MobileRead Forums - View Single Post

jackie_w · 12-15-2012, 05:42 PM

Quote:

Originally Posted by meme

Pretty Print Tidy will not create any sgc classes. Only HTML Tidy will do that. Pretty Print Tidy will format your code to look nice AND it will try to correct common errors in the file in order to make it valid XML code.
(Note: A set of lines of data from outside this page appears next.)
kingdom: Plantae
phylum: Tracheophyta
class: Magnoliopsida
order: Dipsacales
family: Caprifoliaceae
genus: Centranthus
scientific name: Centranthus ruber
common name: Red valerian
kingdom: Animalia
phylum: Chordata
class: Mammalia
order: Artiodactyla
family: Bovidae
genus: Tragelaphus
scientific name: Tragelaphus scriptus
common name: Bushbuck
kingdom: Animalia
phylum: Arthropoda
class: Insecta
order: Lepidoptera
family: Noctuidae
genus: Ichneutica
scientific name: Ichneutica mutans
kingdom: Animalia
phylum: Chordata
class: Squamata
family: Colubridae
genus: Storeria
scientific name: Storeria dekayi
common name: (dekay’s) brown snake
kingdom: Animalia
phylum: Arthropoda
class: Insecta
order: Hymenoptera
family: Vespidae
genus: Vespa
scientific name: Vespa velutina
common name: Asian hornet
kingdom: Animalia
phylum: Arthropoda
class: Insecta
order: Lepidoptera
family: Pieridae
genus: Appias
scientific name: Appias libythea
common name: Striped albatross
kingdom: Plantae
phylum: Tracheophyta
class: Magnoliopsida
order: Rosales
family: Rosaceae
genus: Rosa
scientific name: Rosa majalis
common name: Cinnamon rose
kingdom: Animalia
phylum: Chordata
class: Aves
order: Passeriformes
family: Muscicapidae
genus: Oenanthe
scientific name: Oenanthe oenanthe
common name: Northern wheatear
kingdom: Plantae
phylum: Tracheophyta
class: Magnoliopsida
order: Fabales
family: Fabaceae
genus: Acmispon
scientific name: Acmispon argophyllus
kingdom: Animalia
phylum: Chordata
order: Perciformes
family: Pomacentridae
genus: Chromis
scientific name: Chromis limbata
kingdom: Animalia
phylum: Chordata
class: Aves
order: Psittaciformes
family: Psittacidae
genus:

Thanks for this info, meme. I can confirm that because of my concern about those wretched sgc-n classes I had originally set Clean Source to OFF. Now I've set it to 'Pretty Print Tidy' all seems well. Self-inflicted problem. D'oh

Quote:

Originally Posted by meme

To be more specific about the issue with nbsp in the file - the files are missing a DOCTYPE that describes what is in the document. You can add this in manually, or just let Pretty Print Tidy do it for you - which I recommend for most people.

Code:

<!DOCTYPE html PUBLIC "-//W3C//DTD XHTML 1.1//EN"
    "http://www.w3.org/TR/xhtml11/DTD/xhtml11.dtd">

It looks as if a calibre import/conversion (html-->zip-->epub) doesn't add an xhtml doctype statement at any stage, which surprises me a little. Though, I can't say I've ever had a problem reading a calibre-converted epub on any of my readers. calibre's headers start like this:

Code:

<?xml version='1.0' encoding='utf-8'?>
<html xmlns="http://www.w3.org/1999/xhtml">

Something else I noticed about nbsp/calibre/Sigil is that calibre always changes the   entity to the single unicode char during the html-->zip import process, but Sigil changes it back to an entity again. I did wonder whether calibre did this because some readers couldn't handle the entity, but the Sigil edited epub seems to be OK on the Sony PRS350 and the KoboGlo I tried last night.